You know you have a great system put together when all you want to do is pull out more vinyl and when other people coming into the room they just stop and listen, which is exactly what happened with this testing system.
As we said, you can get the Planar 8 in three versions. If you have a great cartridge already that will work with the RB880 arm, you might consider the model without a cartridge. However, we feel, the combination with the Apheta 2 is unquestionably the way to go. You’ll save $700 on what is an incredible cartridge that mates perfectly with the RB880 arm and Rega’s method of turntable isolation used in the Planar 8. The sound that combo produces is full of energy, separates instruments amazingly well, tracks like crazy, and gives you a totally silent background.

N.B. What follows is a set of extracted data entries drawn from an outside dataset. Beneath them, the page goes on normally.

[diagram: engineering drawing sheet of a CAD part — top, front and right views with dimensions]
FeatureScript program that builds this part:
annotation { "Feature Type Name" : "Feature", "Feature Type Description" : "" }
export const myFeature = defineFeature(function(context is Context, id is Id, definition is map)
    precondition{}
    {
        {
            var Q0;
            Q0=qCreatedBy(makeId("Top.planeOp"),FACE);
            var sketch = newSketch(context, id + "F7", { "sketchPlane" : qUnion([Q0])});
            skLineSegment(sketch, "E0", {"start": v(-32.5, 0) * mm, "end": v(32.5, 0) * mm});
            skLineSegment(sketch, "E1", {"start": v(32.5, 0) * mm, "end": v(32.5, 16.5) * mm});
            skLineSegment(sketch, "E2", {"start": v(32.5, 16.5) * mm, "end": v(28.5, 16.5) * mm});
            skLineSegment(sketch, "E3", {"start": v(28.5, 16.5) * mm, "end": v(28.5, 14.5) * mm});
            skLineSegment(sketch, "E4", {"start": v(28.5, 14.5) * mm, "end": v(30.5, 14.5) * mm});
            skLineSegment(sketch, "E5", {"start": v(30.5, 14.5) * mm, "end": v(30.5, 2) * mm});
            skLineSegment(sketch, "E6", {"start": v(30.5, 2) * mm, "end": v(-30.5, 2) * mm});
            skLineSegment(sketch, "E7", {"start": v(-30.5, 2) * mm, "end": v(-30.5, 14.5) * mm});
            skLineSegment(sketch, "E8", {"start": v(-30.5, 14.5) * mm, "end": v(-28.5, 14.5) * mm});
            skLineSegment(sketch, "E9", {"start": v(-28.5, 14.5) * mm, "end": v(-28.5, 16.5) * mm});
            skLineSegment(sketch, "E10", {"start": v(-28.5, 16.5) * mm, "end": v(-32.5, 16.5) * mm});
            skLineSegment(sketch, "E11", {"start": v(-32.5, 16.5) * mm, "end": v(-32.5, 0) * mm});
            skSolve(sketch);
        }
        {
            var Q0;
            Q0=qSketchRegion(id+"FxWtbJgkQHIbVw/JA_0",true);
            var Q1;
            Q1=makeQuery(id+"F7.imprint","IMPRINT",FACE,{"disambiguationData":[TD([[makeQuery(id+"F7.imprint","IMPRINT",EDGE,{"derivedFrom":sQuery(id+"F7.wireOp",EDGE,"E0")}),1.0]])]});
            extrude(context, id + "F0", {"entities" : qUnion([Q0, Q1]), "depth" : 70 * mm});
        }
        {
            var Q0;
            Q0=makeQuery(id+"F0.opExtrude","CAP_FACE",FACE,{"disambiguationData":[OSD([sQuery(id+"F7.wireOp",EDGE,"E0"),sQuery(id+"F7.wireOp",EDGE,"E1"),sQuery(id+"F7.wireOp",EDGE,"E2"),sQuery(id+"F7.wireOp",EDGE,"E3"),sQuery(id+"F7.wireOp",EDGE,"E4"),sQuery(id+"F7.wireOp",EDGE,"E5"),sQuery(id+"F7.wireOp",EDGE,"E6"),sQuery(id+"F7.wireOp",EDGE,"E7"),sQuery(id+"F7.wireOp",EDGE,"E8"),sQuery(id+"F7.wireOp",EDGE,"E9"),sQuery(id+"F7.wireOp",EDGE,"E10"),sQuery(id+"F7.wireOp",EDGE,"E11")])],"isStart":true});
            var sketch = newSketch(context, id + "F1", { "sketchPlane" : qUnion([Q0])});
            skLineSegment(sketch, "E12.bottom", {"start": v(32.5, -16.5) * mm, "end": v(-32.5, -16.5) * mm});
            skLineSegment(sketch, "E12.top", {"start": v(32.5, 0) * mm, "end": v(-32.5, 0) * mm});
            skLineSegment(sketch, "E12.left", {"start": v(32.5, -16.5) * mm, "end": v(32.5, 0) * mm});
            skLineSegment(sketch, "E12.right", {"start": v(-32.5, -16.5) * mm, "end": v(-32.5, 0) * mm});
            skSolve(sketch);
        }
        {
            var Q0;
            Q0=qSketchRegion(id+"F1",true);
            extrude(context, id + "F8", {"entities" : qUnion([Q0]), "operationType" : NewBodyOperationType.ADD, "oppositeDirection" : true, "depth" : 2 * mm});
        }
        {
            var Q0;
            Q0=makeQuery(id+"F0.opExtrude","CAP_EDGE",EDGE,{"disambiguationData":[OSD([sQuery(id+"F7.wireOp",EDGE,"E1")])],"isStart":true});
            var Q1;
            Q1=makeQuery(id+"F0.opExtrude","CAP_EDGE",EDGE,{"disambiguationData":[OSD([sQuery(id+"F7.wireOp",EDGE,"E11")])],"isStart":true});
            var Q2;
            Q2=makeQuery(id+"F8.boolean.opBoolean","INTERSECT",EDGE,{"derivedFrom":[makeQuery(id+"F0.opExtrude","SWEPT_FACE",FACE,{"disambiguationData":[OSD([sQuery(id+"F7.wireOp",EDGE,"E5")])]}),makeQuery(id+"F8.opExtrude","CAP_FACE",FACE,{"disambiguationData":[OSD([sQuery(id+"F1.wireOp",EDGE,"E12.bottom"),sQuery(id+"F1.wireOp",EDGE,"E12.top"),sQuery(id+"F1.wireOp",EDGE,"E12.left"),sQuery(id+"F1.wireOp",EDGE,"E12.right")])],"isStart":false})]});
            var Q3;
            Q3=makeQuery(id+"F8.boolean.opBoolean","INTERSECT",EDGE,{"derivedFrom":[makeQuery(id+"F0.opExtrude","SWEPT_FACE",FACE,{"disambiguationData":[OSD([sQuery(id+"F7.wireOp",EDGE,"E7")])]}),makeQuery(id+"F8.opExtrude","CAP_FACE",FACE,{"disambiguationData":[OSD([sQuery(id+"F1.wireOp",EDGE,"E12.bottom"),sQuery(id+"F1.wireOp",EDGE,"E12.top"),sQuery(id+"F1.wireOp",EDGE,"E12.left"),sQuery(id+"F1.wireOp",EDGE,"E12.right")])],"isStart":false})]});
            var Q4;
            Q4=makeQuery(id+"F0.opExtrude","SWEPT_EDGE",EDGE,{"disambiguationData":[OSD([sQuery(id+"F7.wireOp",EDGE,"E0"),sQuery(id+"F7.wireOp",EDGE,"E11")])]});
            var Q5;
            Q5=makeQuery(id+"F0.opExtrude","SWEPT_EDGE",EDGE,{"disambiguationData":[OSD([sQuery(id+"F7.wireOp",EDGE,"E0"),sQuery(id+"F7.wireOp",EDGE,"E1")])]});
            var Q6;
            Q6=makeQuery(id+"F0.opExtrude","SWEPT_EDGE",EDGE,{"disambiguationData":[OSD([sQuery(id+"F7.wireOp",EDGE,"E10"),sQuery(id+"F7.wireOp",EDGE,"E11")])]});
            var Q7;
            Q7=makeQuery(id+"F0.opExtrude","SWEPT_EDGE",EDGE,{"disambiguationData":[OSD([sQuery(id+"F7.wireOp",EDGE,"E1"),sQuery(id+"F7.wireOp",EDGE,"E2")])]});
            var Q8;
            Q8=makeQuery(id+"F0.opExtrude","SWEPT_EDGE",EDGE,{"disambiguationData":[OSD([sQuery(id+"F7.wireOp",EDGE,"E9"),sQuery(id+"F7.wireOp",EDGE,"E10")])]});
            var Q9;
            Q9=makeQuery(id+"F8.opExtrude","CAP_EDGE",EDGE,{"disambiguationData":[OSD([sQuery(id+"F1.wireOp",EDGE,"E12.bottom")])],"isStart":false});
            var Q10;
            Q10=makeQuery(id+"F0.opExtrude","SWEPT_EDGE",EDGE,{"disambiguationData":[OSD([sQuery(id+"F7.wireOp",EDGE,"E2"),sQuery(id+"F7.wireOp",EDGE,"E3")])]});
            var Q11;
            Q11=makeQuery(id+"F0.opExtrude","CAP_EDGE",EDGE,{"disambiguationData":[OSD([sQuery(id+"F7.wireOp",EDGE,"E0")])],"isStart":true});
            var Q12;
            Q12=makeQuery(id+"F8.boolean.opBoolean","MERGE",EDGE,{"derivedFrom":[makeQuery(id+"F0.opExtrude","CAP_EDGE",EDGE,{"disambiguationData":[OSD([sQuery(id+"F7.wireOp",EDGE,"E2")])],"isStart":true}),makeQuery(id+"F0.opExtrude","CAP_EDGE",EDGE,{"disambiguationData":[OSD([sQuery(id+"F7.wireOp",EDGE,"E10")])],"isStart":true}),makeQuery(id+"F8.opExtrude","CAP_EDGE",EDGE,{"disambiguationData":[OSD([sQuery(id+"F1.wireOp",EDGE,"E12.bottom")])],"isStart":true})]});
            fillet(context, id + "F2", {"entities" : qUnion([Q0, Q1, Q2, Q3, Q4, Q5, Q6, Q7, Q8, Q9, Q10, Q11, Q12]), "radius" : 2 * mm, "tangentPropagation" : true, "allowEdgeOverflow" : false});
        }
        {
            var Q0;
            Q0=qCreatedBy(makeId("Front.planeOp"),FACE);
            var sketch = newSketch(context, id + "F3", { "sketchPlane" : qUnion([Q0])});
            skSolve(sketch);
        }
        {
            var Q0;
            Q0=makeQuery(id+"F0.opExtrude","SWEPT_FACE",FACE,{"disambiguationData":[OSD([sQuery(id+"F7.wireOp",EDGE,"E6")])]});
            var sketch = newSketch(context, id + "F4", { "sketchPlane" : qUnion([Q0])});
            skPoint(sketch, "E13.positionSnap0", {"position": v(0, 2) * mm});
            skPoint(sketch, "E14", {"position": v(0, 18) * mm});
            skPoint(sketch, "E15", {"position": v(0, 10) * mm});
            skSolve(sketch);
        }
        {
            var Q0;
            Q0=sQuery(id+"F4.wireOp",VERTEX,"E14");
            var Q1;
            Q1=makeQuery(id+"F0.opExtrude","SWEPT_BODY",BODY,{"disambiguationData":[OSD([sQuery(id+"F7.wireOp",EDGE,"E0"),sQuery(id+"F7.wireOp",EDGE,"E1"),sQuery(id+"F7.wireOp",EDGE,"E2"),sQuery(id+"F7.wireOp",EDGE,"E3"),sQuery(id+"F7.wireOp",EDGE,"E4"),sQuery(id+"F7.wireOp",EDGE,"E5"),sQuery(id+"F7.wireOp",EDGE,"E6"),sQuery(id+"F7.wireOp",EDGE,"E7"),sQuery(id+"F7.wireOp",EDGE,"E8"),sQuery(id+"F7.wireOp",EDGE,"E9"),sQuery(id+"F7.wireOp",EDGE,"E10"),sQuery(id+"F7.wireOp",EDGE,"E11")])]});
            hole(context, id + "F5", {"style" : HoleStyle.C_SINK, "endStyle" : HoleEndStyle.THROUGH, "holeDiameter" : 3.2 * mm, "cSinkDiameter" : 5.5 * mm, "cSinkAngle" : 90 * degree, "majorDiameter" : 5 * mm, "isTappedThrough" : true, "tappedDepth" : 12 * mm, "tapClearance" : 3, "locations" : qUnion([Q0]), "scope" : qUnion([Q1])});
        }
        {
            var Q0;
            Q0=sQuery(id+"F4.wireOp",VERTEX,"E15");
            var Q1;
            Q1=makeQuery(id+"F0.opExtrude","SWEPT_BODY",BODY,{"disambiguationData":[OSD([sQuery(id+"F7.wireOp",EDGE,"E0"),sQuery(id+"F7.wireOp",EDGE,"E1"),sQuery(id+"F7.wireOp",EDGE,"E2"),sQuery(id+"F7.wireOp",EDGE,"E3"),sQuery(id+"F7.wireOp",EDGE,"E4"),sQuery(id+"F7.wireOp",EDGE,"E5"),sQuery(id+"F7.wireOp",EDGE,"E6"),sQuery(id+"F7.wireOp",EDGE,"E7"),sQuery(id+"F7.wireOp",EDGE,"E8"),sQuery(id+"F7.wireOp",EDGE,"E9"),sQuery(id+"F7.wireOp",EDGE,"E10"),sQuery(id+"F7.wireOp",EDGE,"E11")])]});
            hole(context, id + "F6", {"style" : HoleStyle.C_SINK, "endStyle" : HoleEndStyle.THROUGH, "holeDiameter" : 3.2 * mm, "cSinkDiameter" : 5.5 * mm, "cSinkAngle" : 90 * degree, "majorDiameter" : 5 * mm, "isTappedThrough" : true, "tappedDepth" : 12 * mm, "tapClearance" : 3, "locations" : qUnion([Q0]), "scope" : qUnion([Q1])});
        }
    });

Plus it is just one heck of a lot of fun to listen to! It is a great example of British sound that is true to the music.
HIGH NOTES UNPACKED
Music That Comes to Life
We’ve not heard but a handful of tables in our day that bring music to life like the Planar 8 and Apheta 2 combination, and nothing at this price range!
Less Gives You More
Rega’s minimalistic Tancast 8 base has virtually no mass which perfectly supports Rega’s design of filtering out noise. You get the tech they learned about in their $45,000 Naiad turntable.
When coupled with Rega’s Ania or even better the Apheta 2, you have a vinyl playback system designed from the ground up to give you the best performance.